The core idea of the algorithm
A sample is most similar to the k samples in the dataset. If most of these k samples belong to a certain category, then the sample also belongs to that category. Specifically, each sample can be represented by its closest k neighbors.

​ The only parameter that needs to be adjusted for KNN is the number of corresponding K-nearest neighbors. In the experiment, we ultimately took KNN=5, which not only avoids overfitting but also has a certain degree of reliability.The average error rate is 48.05%,As shown in the following figure:

Random Forest

​ Random forest regression algorithm is a combination algorithm of decision tree regression, which combines many regression decision trees together to reduce the risk of overfitting. Random forests can handle noun features without the need for feature scaling. Parallel training of many decision tree models in random forests, combining the prediction results of each decision tree can reduce the range of prediction changes and improve the predictive performance on the test set.

Algorithmic ideas

​ Random forest is a combination of decision trees that combine many decision trees together to reduce the risk of overfitting. On the basis of using decision trees as machine learning to construct Bagging ensemble, random forest further introduces random attribute selection in the training process of decision trees. Specifically, traditional decision trees select the optimal attribute from the set of attributes of the current node (assuming there are d attributes) when selecting partition attributes;
In a random forest, for each node of the base decision tree, a subset containing k attributes is randomly selected from the attribute set of that node, and then the optimal attribute is selected from this subset for partitioning. The parameter k here controls the degree of introduction of randomness. If k=d, then the construction of the base decision tree is the same as that of traditional decision trees; If k=1, then a random attribute is selected for partitioning.

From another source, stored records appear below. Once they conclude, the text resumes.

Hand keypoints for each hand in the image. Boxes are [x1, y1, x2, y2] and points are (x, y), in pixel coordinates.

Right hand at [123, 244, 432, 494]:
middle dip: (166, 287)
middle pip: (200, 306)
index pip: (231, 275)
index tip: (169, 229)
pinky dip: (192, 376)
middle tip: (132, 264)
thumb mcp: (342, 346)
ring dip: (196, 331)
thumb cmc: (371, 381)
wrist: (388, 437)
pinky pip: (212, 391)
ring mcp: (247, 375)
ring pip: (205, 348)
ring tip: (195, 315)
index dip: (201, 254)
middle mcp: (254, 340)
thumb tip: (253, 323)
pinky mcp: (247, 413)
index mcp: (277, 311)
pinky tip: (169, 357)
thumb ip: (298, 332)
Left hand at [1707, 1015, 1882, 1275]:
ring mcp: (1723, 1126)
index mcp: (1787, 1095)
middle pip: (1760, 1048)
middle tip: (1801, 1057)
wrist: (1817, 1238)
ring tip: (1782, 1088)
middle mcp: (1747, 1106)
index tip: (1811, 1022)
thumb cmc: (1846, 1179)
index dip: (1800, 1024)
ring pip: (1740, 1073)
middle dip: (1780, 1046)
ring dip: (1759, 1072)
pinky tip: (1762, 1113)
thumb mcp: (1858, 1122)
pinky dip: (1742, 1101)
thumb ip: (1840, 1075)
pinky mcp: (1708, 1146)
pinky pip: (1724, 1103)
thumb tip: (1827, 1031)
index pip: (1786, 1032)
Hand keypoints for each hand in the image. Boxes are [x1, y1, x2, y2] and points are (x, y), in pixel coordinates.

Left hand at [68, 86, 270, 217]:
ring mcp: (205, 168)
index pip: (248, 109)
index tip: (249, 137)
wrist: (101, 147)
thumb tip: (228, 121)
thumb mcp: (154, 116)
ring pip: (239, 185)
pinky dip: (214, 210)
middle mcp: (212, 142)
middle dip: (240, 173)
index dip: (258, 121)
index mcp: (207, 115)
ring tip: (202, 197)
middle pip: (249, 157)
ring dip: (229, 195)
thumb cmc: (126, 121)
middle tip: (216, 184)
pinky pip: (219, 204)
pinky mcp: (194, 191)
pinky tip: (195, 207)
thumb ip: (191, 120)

​ In the end, we achieved an ideal average error rate of 40.53% through a thousand iterations, as shown in the following figure.

Scheme comparison

​ Based on the above performance, we cannot directly compare the advantages and disadvantages of all regression algorithms. Therefore, we need to use Weka’s Experiment to conduct a total comparison of all regression algorithms and save the experimental file. The corresponding comparison results are shown in the following figure

​ We can see that the effectiveness of the previous regression methods is significantly inferior to the subsequent regression methods, so the best method among all is the random forest method. We applied this method to the processed test set and obtained a final average error rate of 0.4714%。

summary

​ In this experiment, we used RFE to complete the selection of attributes, ultimately selecting six attributes and dividing the dataset into training and testing sets. And five methods for linear regression were used SimpleLinearRegression 2 Linear regression method 3 SVM, 4 KNN, 5 Random forest was chosen, and the method of random forest was chosen to obtain the optimal result.